**DESCRIPTION OF THE TASK:**
If a line below holds the word "Hihiryushukaka", count it; then say how many such lines there are and nothing else.

SUPPLIED MATERIAL: Begin

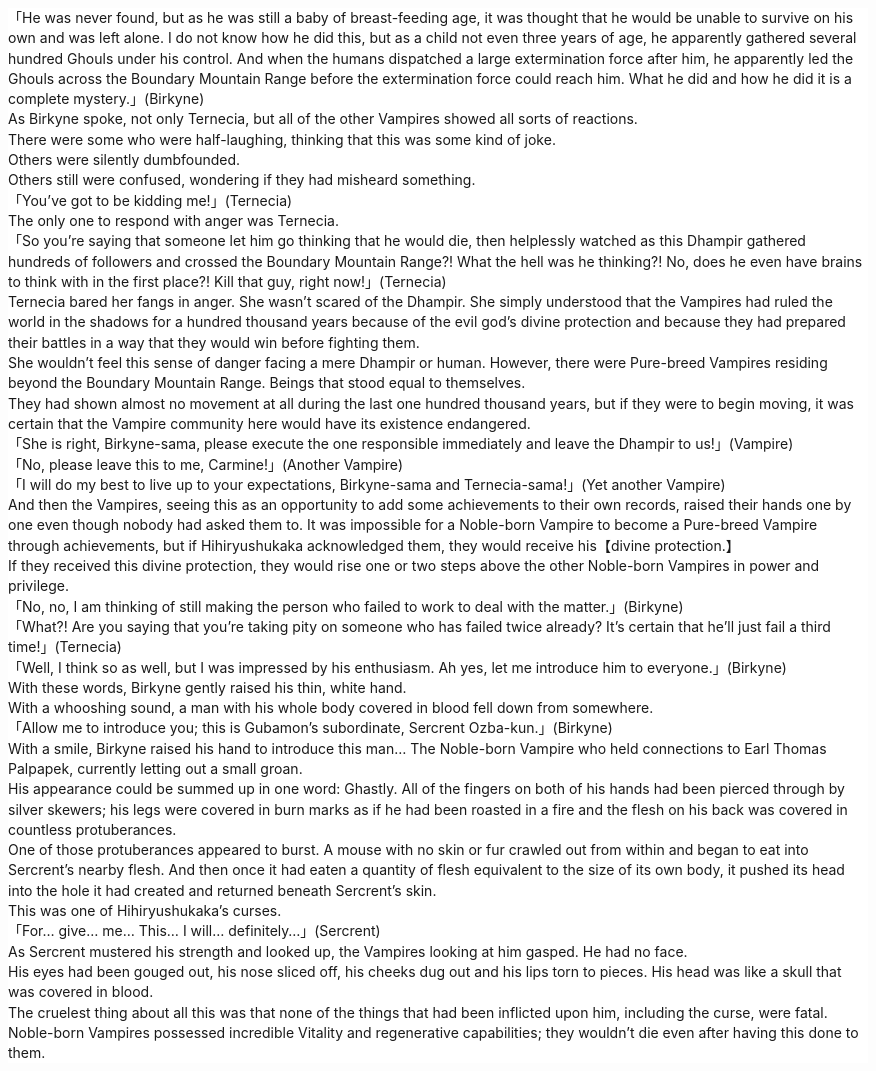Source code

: 「He was never found, but as he was still a baby of breast-feeding age, it was thought that he would be unable to survive on his own and was left alone. I do not know how he did this, but as a child not even three years of age, he apparently gathered several hundred Ghouls under his control. And when the humans dispatched a large extermination force after him, he apparently led the Ghouls across the Boundary Mountain Range before the extermination force could reach him. What he did and how he did it is a complete mystery.」(Birkyne)<br/>
As Birkyne spoke, not only Ternecia, but all of the other Vampires showed all sorts of reactions.<br/>
There were some who were half-laughing, thinking that this was some kind of joke.<br/>
Others were silently dumbfounded.<br/>
Others still were confused, wondering if they had misheard something.<br/>
「You’ve got to be kidding me!」(Ternecia)<br/>
The only one to respond with anger was Ternecia.<br/>
「So you’re saying that someone let him go thinking that he would die, then helplessly watched as this Dhampir gathered hundreds of followers and crossed the Boundary Mountain Range?! What the hell was he thinking?! No, does he even have brains to think with in the first place?! Kill that guy, right now!」(Ternecia)<br/>
Ternecia bared her fangs in anger. She wasn’t scared of the Dhampir. She simply understood that the Vampires had ruled the world in the shadows for a hundred thousand years because of the evil god’s divine protection and because they had prepared their battles in a way that they would win before fighting them.<br/>
She wouldn’t feel this sense of danger facing a mere Dhampir or human. However, there were Pure-breed Vampires residing beyond the Boundary Mountain Range. Beings that stood equal to themselves.<br/>
They had shown almost no movement at all during the last one hundred thousand years, but if they were to begin moving, it was certain that the Vampire community here would have its existence endangered.<br/>
「She is right, Birkyne-sama, please execute the one responsible immediately and leave the Dhampir to us!」(Vampire)<br/>
「No, please leave this to me, Carmine!」(Another Vampire)<br/>
「I will do my best to live up to your expectations, Birkyne-sama and Ternecia-sama!」(Yet another Vampire)<br/>
And then the Vampires, seeing this as an opportunity to add some achievements to their own records, raised their hands one by one even though nobody had asked them to. It was impossible for a Noble-born Vampire to become a Pure-breed Vampire through achievements, but if Hihiryushukaka acknowledged them, they would receive his【divine protection.】<br/>
If they received this divine protection, they would rise one or two steps above the other Noble-born Vampires in power and privilege.<br/>
「No, no, I am thinking of still making the person who failed to work to deal with the matter.」(Birkyne)<br/>
「What?! Are you saying that you’re taking pity on someone who has failed twice already? It’s certain that he’ll just fail a third time!」(Ternecia)<br/>
「Well, I think so as well, but I was impressed by his enthusiasm. Ah yes, let me introduce him to everyone.」(Birkyne)<br/>
With these words, Birkyne gently raised his thin, white hand.<br/>
With a whooshing sound, a man with his whole body covered in blood fell down from somewhere.<br/>
「Allow me to introduce you; this is Gubamon’s subordinate, Sercrent Ozba-kun.」(Birkyne)<br/>
With a smile, Birkyne raised his hand to introduce this man… The Noble-born Vampire who held connections to Earl Thomas Palpapek, currently letting out a small groan.<br/>
His appearance could be summed up in one word: Ghastly. All of the fingers on both of his hands had been pierced through by silver skewers; his legs were covered in burn marks as if he had been roasted in a fire and the flesh on his back was covered in countless protuberances.<br/>
One of those protuberances appeared to burst. A mouse with no skin or fur crawled out from within and began to eat into Sercrent’s nearby flesh. And then once it had eaten a quantity of flesh equivalent to the size of its own body, it pushed its head into the hole it had created and returned beneath Sercrent’s skin.<br/>
This was one of Hihiryushukaka’s curses.<br/>
「For… give… me… This… I will… definitely…」(Sercrent)<br/>
As Sercrent mustered his strength and looked up, the Vampires looking at him gasped. He had no face.<br/>
His eyes had been gouged out, his nose sliced off, his cheeks dug out and his lips torn to pieces. His head was like a skull that was covered in blood.<br/>
The cruelest thing about all this was that none of the things that had been inflicted upon him, including the curse, were fatal. Noble-born Vampires possessed incredible Vitality and regenerative capabilities; they wouldn’t die even after having this done to them.<br/>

SUPPLIED MATERIAL: End

**PROBLEM SOLUTION:**
2